From the review of Les Roseaux Sauvages, reproduce word for word the part that opens with the words "The setting is" and closes with "childhood and adulthood.".

→ Text under study:
────────────────────────────────────────
Irish Film Institute -Les Roseaux Sauvages ( The Wild Reeds)

Les Roseaux Sauvages ( The Wild Reeds)

Director: Andre Techine


Confirming Andre Techine’s re-emergence as one of France’s leading directors, Les Roseaux Sauvages cleaned up at the last Cesar awards (the French equivalent to the Oscars), winning prizes for both best film and best director. The accomlades are well deserved, for this richly evocative yet wholly unsetimetal drama is a profoundly honest exploration of some contentious personal and political issues.
The setting is a school in the south west of France during 1962. The Algerian war of independence is still raging, sending shock waves through an ostensiblly quiet community and exerting a troubling influence on a very misxed group of adolescents who are also grappling with the more familiar confusions and doubts of that difficult transitional phase in life between childhood and adulthood.
Francois (Gael Morel) is torn between his friendship with Maite (Elodie Bouchez, the daughter of the school’s Communist teacher. Matters are complicated by the arrival of Henri (Federic Gorny, an intelligent older kid who was born in Algeria aand is bitterly opposed to independence. The baleful, fervently militant Henri acts as a catalyst, disrupting the routing of the school and forcing the other young charcters to confront their deepest beliefs and passions.
This skiful handling of what Techine has described as tiny moments within the larger ones called history is one of the outstanding qualities of Les Roseaux Sauvages. Another strength is the wonderfully naturalistic performances by the young cast, which only goes to prove that Techine doesn’t need the big stars of his last film, Ma Saison Preferee, to deliver an emotional punch.
At a time when French cinema seems to have lost its bearings as well as its ability to strike out in new directions, Techine appears to have rediscovered himself in this bracig look into the not too distant past. Les Roseaux Sauvages is a wonderful achievement.
────────────────────────────────────────
→ Dataset records:
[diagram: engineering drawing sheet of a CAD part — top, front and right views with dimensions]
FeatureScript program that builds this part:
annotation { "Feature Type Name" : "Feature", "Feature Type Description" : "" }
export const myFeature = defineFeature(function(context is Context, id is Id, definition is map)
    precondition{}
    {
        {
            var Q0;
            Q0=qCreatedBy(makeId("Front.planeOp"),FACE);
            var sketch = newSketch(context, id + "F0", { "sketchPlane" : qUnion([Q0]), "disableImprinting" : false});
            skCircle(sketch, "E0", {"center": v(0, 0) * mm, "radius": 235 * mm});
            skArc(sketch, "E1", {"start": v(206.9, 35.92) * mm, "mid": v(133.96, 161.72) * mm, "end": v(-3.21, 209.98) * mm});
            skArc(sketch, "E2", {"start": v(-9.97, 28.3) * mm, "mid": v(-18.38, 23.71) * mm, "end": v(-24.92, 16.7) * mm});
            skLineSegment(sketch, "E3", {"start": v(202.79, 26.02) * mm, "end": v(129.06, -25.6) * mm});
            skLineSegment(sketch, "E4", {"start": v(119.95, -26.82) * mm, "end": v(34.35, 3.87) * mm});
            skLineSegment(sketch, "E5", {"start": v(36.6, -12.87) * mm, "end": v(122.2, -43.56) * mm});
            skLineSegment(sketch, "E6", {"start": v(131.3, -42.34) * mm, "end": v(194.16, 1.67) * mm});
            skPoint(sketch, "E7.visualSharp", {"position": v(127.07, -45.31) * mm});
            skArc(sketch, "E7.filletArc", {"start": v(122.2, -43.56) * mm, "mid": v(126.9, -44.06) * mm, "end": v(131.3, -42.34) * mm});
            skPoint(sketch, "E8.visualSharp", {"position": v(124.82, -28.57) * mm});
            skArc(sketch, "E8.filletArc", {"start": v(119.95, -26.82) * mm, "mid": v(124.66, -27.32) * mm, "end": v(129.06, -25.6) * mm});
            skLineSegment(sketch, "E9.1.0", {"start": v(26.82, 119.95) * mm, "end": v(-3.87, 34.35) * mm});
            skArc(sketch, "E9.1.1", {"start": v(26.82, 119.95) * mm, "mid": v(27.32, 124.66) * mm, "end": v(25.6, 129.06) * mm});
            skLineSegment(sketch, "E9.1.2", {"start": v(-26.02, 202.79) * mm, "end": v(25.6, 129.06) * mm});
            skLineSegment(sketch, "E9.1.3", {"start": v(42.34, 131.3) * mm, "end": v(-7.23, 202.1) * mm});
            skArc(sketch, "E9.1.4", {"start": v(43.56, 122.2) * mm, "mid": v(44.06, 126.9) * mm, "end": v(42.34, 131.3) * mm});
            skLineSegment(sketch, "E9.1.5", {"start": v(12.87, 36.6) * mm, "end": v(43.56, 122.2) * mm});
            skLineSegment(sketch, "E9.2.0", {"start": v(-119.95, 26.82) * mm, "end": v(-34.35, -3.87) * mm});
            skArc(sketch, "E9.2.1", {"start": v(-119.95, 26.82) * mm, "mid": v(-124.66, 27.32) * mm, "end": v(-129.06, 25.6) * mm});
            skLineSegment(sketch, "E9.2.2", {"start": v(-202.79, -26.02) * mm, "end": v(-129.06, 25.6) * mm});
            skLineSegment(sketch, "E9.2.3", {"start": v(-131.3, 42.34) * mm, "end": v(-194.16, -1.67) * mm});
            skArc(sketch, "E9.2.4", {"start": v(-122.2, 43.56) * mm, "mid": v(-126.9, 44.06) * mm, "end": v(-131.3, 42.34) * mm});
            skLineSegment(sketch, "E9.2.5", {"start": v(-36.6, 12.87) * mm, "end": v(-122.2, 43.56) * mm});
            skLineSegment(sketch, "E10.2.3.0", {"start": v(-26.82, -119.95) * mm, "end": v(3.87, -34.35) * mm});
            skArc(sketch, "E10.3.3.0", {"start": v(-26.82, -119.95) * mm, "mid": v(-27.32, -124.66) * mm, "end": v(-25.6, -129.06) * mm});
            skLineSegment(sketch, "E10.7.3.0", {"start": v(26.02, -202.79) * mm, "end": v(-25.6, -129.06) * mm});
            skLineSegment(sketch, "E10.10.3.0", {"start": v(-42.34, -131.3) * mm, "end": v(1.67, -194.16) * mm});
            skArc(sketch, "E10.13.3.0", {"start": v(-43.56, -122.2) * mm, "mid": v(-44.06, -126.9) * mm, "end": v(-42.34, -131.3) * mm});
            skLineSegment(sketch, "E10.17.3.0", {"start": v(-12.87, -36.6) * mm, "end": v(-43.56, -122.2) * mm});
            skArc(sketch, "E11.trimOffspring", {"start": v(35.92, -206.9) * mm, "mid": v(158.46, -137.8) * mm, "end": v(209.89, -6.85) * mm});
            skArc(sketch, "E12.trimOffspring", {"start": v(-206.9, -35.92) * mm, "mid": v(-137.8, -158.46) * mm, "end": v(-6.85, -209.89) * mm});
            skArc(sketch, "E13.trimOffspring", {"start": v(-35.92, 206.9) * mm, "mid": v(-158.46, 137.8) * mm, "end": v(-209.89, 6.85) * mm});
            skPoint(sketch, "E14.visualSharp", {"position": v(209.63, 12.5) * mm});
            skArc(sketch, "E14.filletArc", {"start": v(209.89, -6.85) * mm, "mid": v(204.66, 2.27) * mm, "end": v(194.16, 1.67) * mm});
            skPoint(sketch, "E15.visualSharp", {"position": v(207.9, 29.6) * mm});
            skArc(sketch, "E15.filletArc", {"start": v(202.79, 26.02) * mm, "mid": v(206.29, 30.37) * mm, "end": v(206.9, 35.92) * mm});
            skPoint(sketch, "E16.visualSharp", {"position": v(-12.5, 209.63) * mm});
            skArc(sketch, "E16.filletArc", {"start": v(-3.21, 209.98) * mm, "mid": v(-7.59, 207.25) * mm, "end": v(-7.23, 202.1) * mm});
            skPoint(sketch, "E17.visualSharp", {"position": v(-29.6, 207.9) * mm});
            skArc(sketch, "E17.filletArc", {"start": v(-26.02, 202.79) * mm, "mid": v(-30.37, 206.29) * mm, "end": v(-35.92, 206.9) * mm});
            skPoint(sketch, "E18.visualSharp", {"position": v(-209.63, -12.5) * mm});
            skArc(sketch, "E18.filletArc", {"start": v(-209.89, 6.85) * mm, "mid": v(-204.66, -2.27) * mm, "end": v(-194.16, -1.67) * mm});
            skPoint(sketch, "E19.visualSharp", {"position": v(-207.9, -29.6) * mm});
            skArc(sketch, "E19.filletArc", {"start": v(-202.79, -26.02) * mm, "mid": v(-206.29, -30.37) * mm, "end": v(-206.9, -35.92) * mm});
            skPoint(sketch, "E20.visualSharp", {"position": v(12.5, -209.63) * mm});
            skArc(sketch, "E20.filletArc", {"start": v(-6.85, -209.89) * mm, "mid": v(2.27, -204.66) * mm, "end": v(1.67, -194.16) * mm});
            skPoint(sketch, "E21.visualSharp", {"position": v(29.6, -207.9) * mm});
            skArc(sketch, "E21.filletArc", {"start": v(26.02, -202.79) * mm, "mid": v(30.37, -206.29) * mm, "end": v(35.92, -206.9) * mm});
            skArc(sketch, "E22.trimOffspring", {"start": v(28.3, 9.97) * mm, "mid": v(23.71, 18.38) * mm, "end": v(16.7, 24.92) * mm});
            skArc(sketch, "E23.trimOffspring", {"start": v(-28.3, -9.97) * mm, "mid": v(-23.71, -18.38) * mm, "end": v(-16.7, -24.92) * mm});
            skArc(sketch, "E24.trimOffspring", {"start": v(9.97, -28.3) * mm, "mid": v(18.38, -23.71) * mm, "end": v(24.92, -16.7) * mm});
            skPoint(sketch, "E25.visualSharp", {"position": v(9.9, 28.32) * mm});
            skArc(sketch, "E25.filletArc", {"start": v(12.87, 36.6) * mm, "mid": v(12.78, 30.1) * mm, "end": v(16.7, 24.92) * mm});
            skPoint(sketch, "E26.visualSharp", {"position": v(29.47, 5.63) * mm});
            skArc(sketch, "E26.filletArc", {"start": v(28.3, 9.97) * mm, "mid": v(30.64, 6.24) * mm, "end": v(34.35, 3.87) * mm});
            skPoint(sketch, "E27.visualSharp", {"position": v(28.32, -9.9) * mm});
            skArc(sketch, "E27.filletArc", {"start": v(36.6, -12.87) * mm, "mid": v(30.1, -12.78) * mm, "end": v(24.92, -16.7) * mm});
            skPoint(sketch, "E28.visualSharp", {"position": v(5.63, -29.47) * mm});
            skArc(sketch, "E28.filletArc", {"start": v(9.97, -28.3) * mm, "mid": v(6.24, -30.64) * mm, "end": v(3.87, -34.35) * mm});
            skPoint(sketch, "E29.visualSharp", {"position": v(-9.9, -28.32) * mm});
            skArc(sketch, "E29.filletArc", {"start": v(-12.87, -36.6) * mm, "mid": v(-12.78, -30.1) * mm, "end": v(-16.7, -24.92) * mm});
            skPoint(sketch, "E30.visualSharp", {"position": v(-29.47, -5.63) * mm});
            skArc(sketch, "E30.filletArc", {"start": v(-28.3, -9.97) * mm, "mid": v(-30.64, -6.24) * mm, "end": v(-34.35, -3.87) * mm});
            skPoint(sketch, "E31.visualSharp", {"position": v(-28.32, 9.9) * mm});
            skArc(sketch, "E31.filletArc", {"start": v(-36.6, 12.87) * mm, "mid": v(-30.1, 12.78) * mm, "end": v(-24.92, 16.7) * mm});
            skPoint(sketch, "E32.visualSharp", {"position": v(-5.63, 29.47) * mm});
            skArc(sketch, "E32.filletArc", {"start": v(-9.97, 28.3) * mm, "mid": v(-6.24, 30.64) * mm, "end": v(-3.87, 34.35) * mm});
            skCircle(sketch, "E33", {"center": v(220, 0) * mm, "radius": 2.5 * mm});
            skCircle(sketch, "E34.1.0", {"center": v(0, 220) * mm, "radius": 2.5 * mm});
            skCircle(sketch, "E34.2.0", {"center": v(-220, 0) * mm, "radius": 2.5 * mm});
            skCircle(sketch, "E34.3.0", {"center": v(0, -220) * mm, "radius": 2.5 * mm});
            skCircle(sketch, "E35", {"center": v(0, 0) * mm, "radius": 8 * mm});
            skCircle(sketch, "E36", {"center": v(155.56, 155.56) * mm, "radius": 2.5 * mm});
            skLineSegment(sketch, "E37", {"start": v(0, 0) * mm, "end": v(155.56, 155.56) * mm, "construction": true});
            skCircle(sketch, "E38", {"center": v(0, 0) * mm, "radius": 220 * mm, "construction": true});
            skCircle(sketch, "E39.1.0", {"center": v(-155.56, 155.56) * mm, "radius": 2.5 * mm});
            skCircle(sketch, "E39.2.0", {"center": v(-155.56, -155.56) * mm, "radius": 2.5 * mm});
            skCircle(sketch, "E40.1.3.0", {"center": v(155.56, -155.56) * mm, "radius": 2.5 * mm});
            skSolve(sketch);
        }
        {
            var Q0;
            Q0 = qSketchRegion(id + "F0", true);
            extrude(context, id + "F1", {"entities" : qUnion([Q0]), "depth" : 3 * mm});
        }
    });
────────────────────────────────────────
→ Task solution:
The setting is a school in the south west of France during 1962. The Algerian war of independence is still raging, sending shock waves through an ostensiblly quiet community and exerting a troubling influence on a very misxed group of adolescents who are also grappling with the more familiar confusions and doubts of that difficult transitional phase in life between childhood and adulthood.